[Collected data]
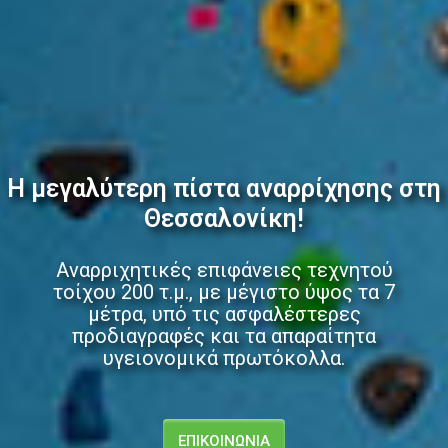
Η απόλυτη εμπειρία ενδυνάμωση
σώματος & νου!
Bouldering, αναρρίχηση με σκοινί, και ό,τι
άλλο μπορείτε να φανταστείτε, σε ατομικ
ή ομαδικά προγράμματα, για αρχάριους ή
προχωρημένους!
ΓΙΑ ΕΝΗΛΙΚΕΣ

## Required work
Exactly as written, print each entry, leaving all pictures out.

## Reply to the task
Η απόλυτη εμπειρία ενδυνάμωση
σώματος & νου!
Bouldering, αναρρίχηση με σκοινί, και ό,τι
άλλο μπορείτε να φανταστείτε, σε ατομικ
ή ομαδικά προγράμματα, για αρχάριους ή
προχωρημένους!
ΓΙΑ ΕΝΗΛΙΚΕΣ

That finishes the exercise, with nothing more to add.